Text shown

........

Redis 4.x.x instrumentation causes application to crash when watched keys change as errors are thrown twice #1708

FredrikAugust · 2023-10-02T09:09:24Z

What version of OpenTelemetry are you using?

Using the image otel/opentelemetry-collector-contrib:0.83.0

What version of Node are you using?

Node 18.17.1

What did you do?

We use the auto-instrumentation to instrument our application, and this correctly injects redis-4. We use the multi command throughout our application.

What did you expect to see?

When a watched key changes within a multi command we expect it to behave the same way as it would without the instrumentation.

What did you see instead?

If we enable the instrumentation, we see a message

no original function multi to wrap

Printed to the console when we start the application, and the application will crash when a watched key changes in a multi command. This does not happen if we disable the instrumentation.

/app/node_modules/@redis/client/dist/lib/multi-command.js:60
            throw new errors_1.WatchError();
                  ^

WatchError: One (or more) of the watched keys has been changed
    at RedisMultiCommand.handleExecReplies (/app/node_modules/@redis/client/dist/lib/multi-command.js:60:19)
    at Commander.exec (/app/node_modules/@redis/client/dist/lib/client/multi-command.js:81:82)
    at process.processTicksAndRejections (node:internal/process/task_queues:95:5)

Additional context

#1672

This issue is related as it requests the ability to disable a single instrumentation, and it is where we first identified the issue.

The text was updated successfully, but these errors were encountered:

drob · 2023-10-02T22:57:07Z

Seeing the same behavior on node 16 as well.

FredrikAugust · 2023-10-04T14:32:22Z

The only two places we use .watch() in our backend, the code looks roughly like this:

try {
  await getClient().executeIsolated(async (client) => {
    await client.watch(`lock`);
  
    const owner = await client.get(`lock`);

    return await client.multi().set(`lock`, ..., { PXAT: ... }).exec();
  });
} catch (err) {
  if (err instanceof WatchError) throw new LockInUseError();
}

But our application crashes because of an uncaught WatchError error. I can't see any places in our application where this could occur, and sadly the stacktrace doesn't reveal where it's thrown from.

........

(Saved entries)
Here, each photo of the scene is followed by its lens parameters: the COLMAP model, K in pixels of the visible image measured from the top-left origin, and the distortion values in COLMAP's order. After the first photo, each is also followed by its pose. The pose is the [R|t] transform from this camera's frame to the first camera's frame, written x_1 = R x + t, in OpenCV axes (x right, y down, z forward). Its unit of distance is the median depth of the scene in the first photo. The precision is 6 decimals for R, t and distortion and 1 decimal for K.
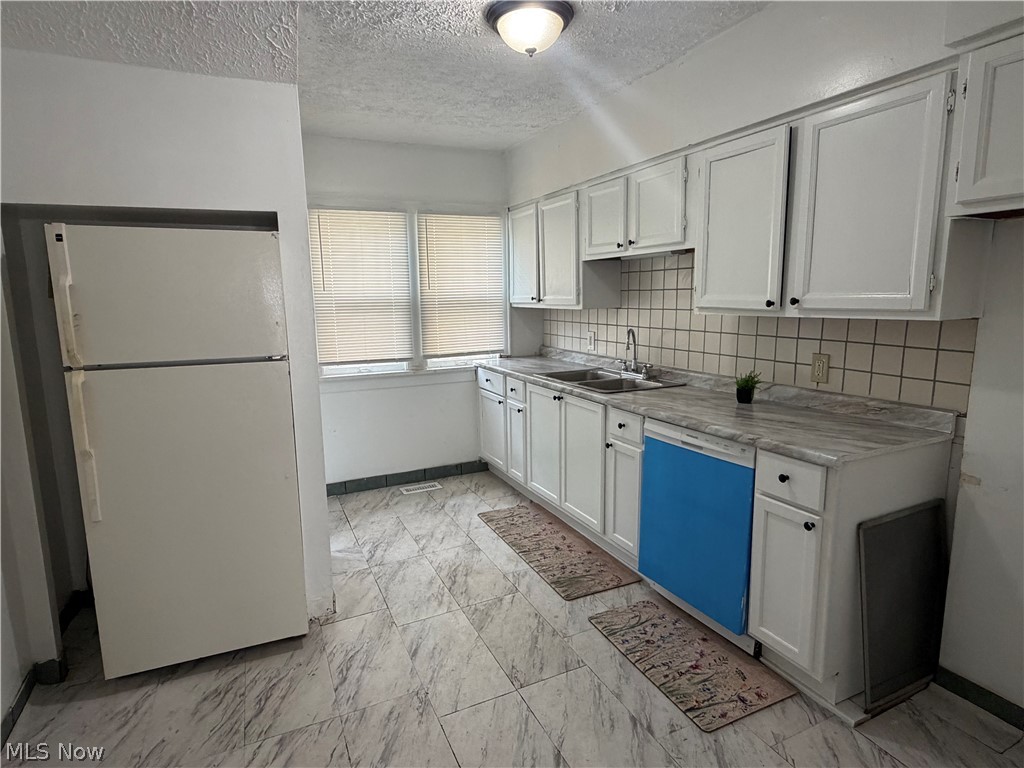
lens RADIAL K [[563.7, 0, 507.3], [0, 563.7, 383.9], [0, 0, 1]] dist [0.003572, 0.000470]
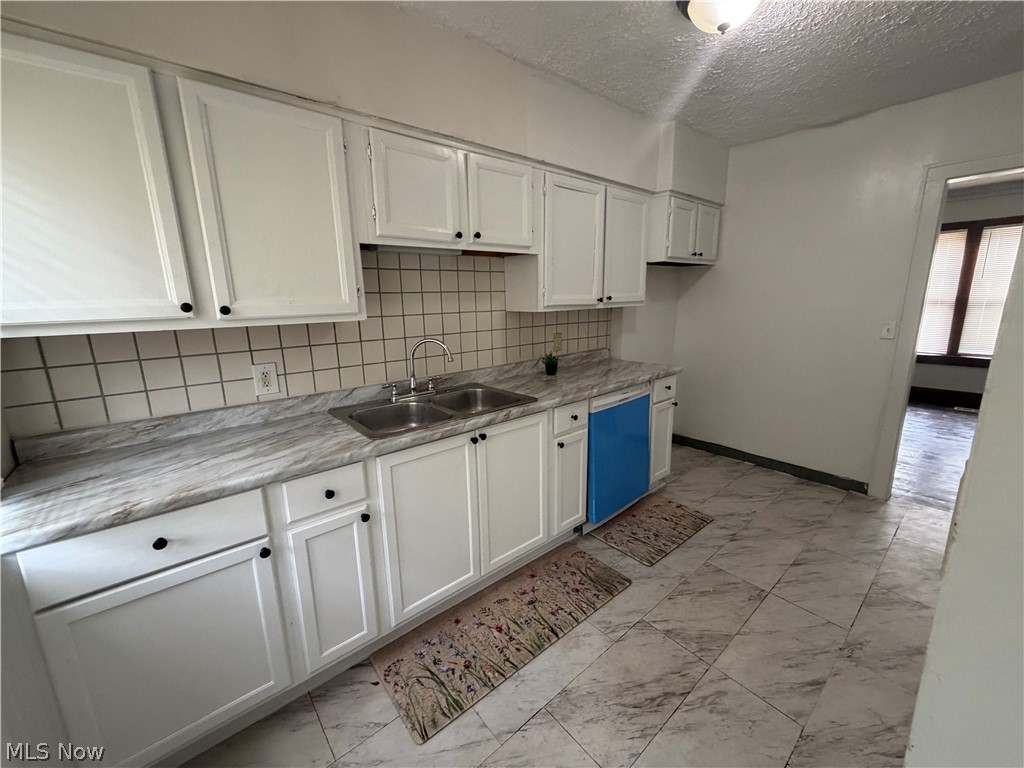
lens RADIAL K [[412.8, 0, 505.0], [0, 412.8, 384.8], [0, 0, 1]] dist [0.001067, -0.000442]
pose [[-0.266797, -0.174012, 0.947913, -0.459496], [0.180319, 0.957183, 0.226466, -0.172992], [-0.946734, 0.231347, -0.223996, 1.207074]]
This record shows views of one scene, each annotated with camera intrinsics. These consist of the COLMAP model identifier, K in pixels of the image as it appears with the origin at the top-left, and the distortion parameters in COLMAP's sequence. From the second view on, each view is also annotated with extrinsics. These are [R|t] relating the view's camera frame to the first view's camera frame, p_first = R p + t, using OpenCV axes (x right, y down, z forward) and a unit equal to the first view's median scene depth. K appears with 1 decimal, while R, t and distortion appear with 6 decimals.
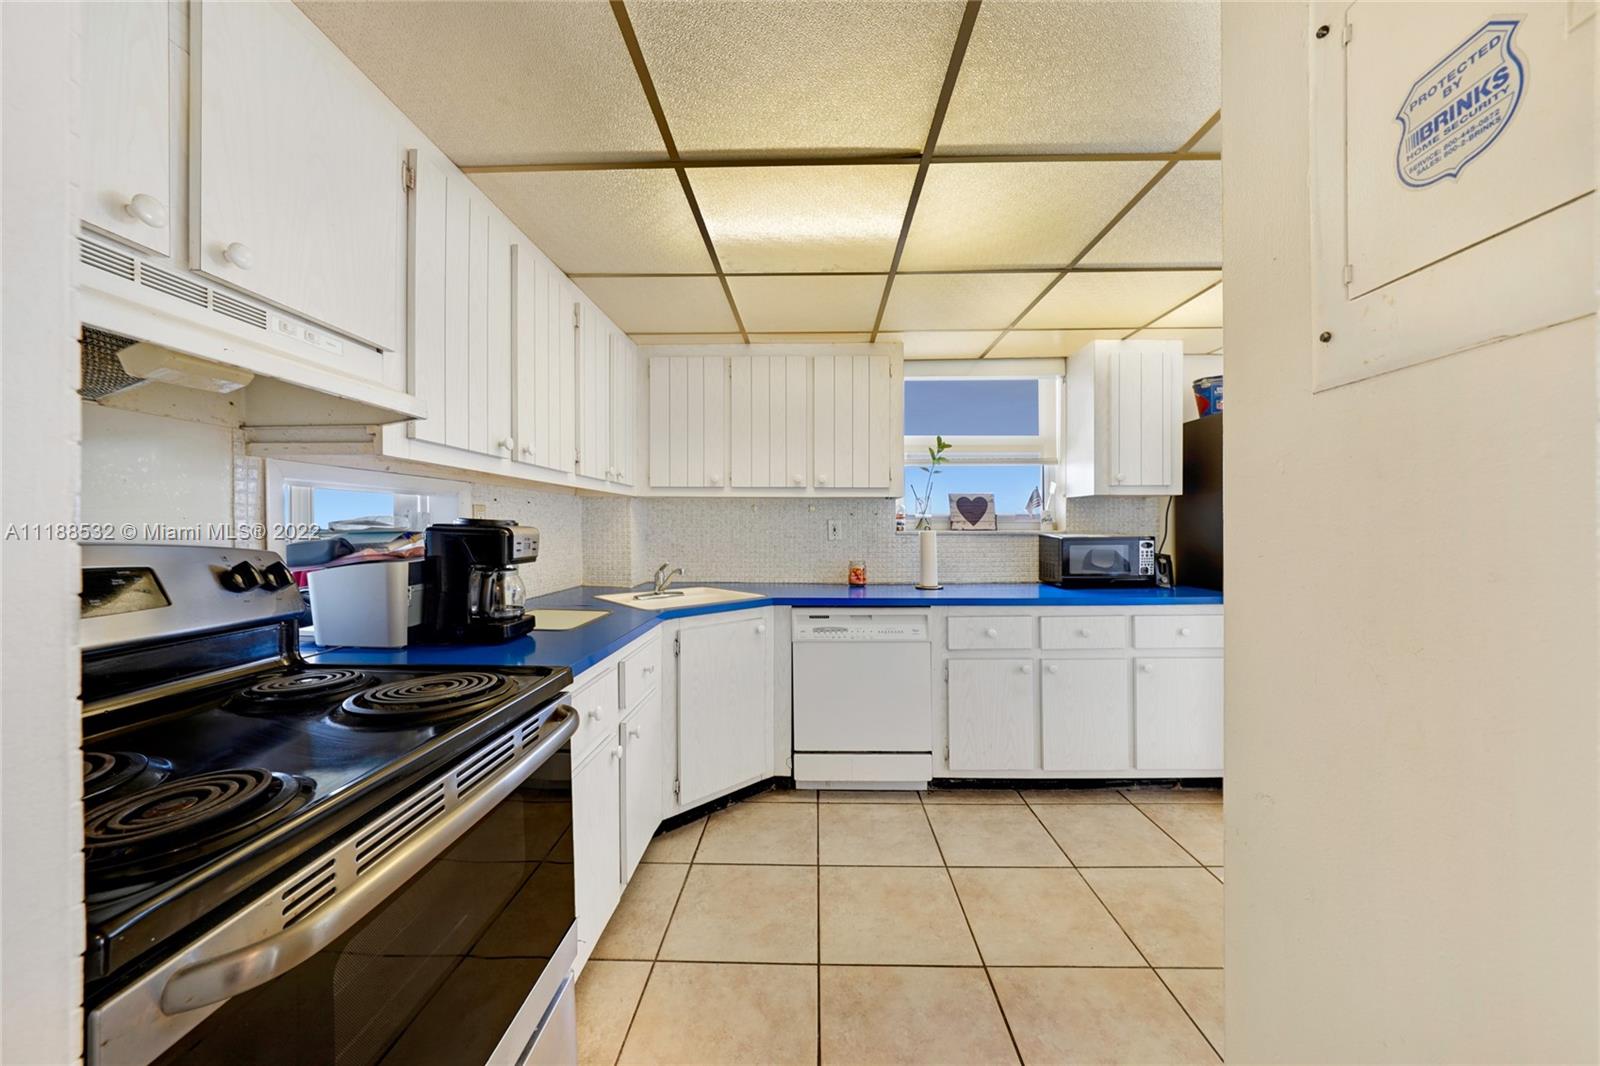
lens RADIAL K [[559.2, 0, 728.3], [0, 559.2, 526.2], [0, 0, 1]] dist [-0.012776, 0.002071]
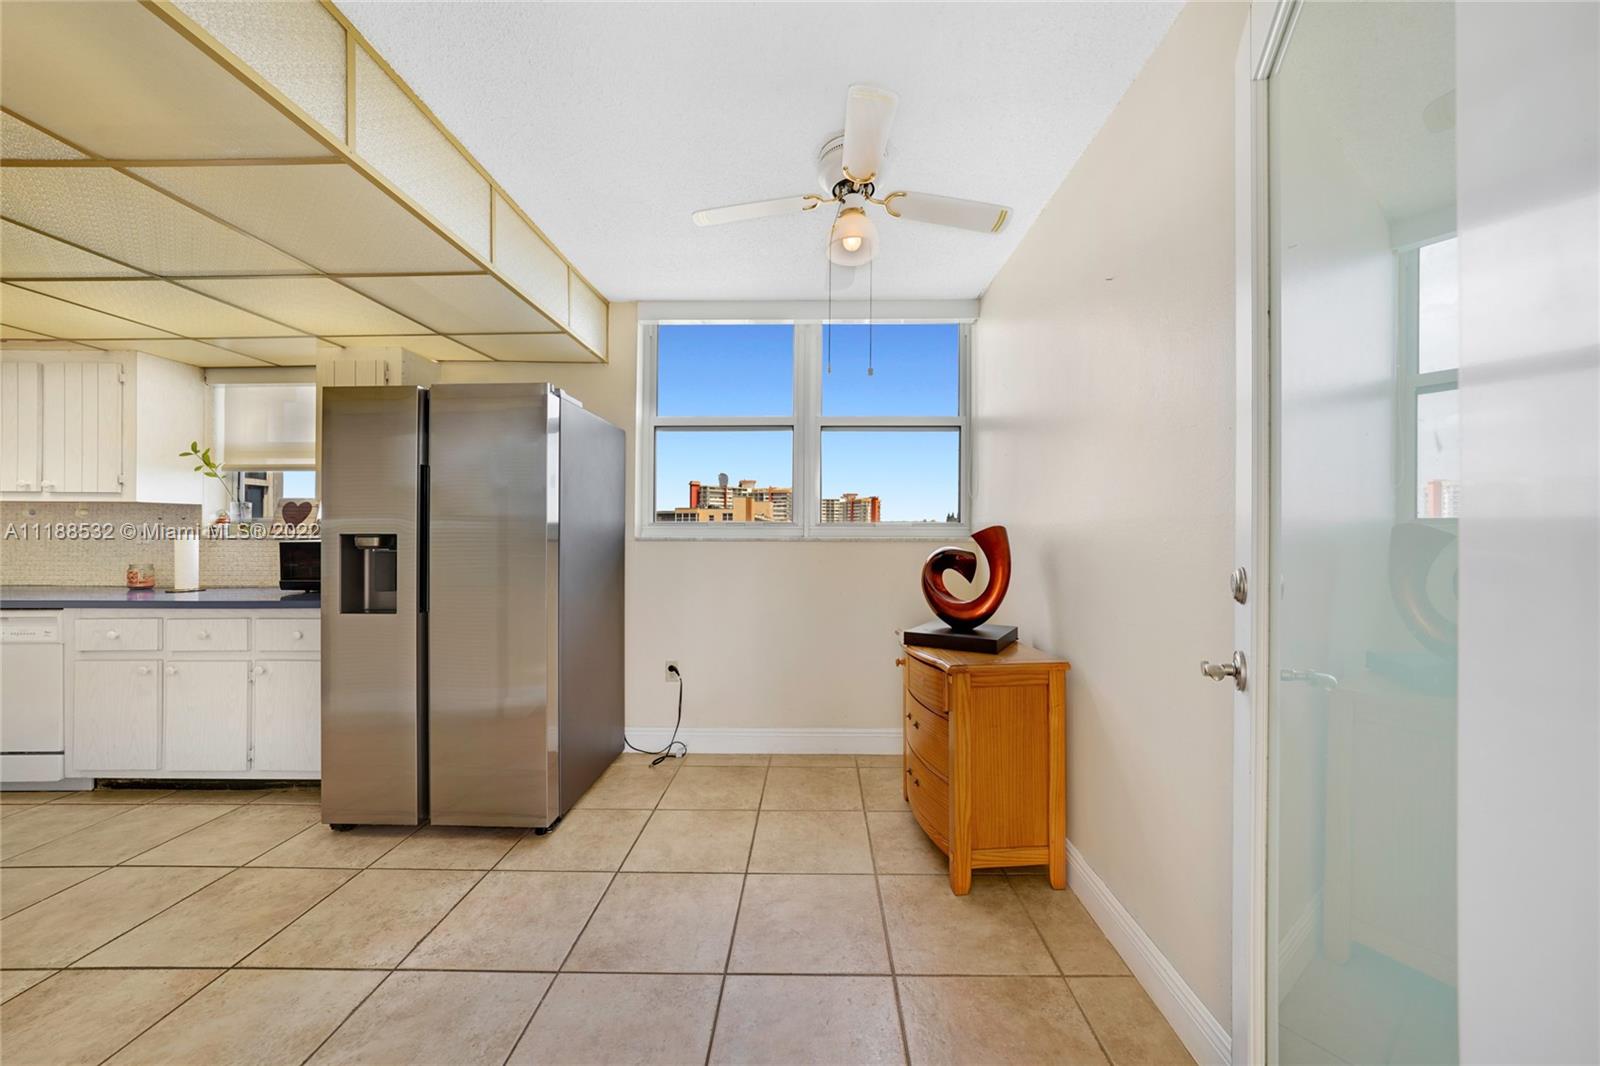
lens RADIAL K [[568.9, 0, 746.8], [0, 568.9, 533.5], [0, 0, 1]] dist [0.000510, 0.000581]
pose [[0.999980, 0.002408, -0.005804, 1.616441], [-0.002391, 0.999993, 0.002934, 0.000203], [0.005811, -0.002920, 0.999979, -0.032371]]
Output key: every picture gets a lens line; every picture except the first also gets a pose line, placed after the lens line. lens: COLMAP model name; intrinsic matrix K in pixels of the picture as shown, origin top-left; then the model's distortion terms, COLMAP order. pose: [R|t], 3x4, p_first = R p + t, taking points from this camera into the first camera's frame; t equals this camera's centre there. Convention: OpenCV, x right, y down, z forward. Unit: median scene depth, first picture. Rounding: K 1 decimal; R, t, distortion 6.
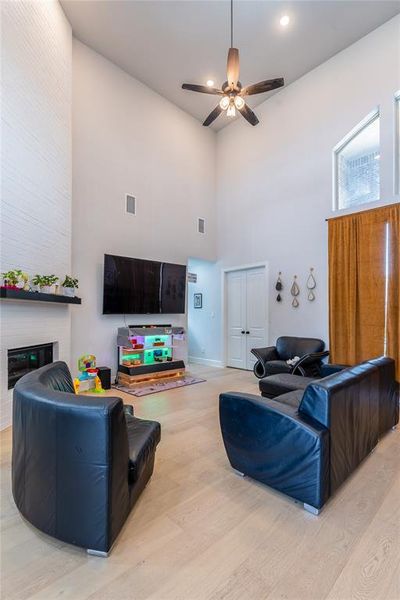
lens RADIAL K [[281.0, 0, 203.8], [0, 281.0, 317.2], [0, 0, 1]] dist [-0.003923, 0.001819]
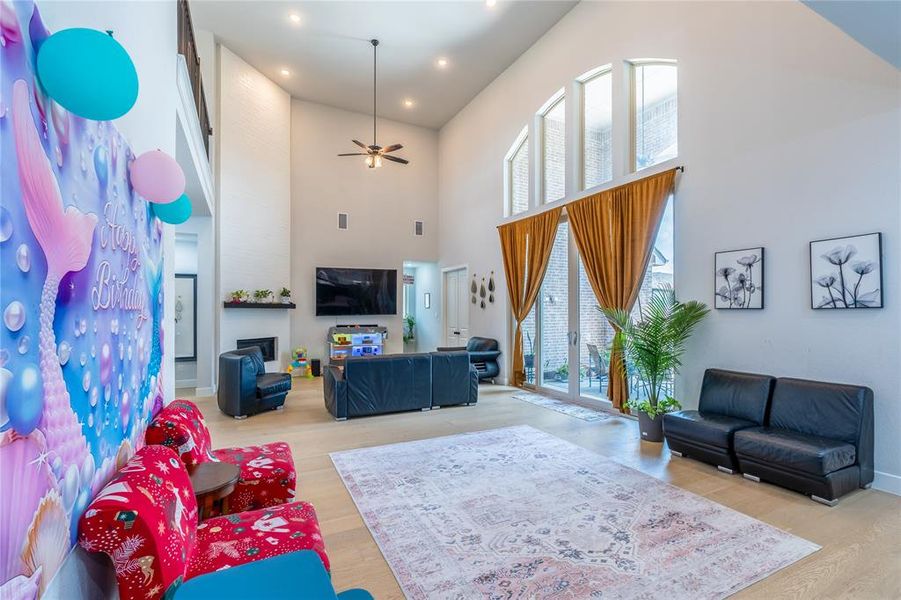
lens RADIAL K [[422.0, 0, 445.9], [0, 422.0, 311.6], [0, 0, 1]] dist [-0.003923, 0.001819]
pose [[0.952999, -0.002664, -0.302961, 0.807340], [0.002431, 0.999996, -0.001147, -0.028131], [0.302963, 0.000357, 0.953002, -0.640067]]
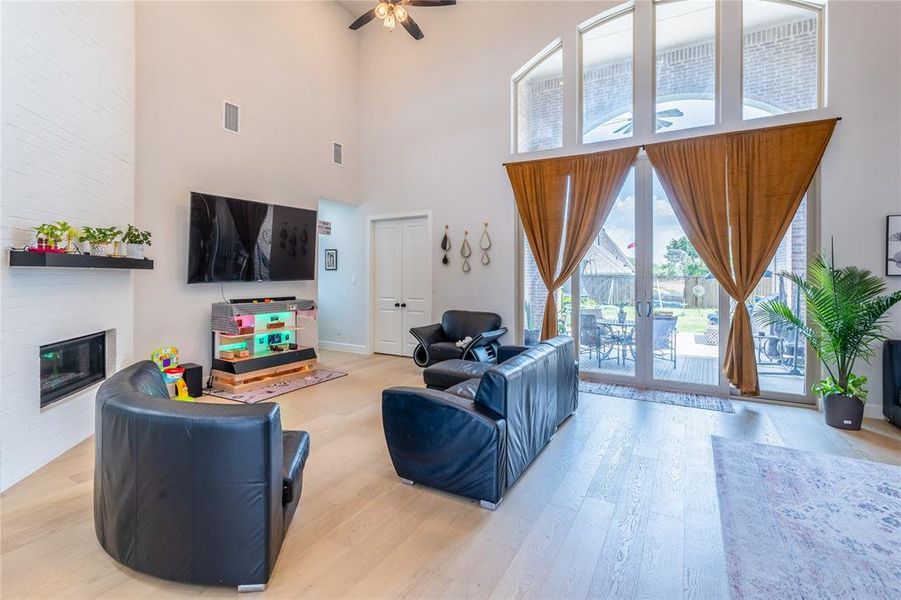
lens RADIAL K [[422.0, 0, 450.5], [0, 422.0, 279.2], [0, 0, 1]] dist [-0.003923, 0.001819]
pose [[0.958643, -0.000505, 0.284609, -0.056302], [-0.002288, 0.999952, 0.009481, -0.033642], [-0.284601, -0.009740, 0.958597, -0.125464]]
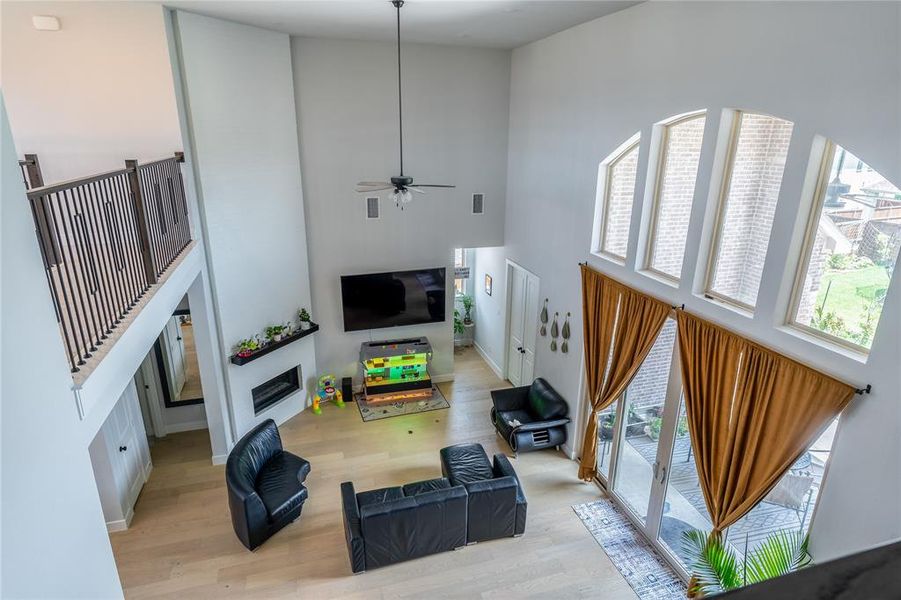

........

What you will do
Resume the thread about the Redis 4.x.x instrumentation crash, starting right after its last sentence.

Exercise response
FredrikAugust · 2023-10-04T15:01:57Z

I managed to patch this in a fork, but I'm unsure if it's the right way to proceed.

In instrumentation.ts in the function _getPatchMultiCommandsExec there is a return of the execRes promise. As it stands right now, and I'm not quite sure how this works — errors from this promise are returned twice. That means that if you try to catch it in a test by provoking a watch error, you will see two responses.

To further illustrate this. If you change the delayed multi test in the test suite for this library to fail by watching and then modifying the key before the exec, mocha will register this as two tests, where one will fail and one will succeed. I honestly have no clue how this works, but again the proposed solution gets rid of this.

So a solution to our problem was to add .catch((err: Error) => {}) to the .then-chain of this execRes variable.

Thus we can catch the exception from running .exec on a multi chain normally. Let me know if this made any sense. I'd be happy to help as this is quite a severe problem for our product!:)

FredrikAugust · 2023-10-04T15:03:55Z

@blumamir do you have any insights into this? I see that you're a frequent contributor to this package:)

FredrikAugust · 2023-10-05T09:10:20Z

I've created a PR to more clearly show what fixes the issue for us. Would you be able to confirm it fixes it for you as well, @drob?

trentm · 2023-10-12T00:12:27Z

I think I have a fix. Details in a bit.

@pichlermarc I'm a member of the OTel org now. Should that mean I should be able to assign myself to this issue?

trentm · 2023-10-12T03:04:46Z

@FredrikAugust Thanks very much for your PR, it provides a repro and the source of the problem.

1. the crash

This is the wrapper for RedisClientMultiCommand.prototype.exec()

  private _getPatchMultiCommandsExec() {
    const plugin = this;
    return function execPatchWrapper(original: Function) {
      return function execPatch(this: any) {
        const execRes = original.apply(this, arguments);
        // ...
        execRes
          .then((redisRes: unknown[]) => {
            const openSpans = this[OTEL_OPEN_SPANS];
            // ...
            for (let i = 0; i < openSpans.length; i++) {
              // ...
              plugin._endSpanWithResponse(...)
          });

The issue is that if the execRes promise rejects, then there will be a thrown unhandledRejection. So the observed two errors are (a) the one from the returned execRes and (b) this one.

You are right that it can be suppressed, as you did in your patch by adding an empty .catch(() => {}). However, I think the right answer will be to close the open spans (marking them as failed). I'll open a PR to do that.

2. the `no original function multi to wrap` message

This is an unrelated issue.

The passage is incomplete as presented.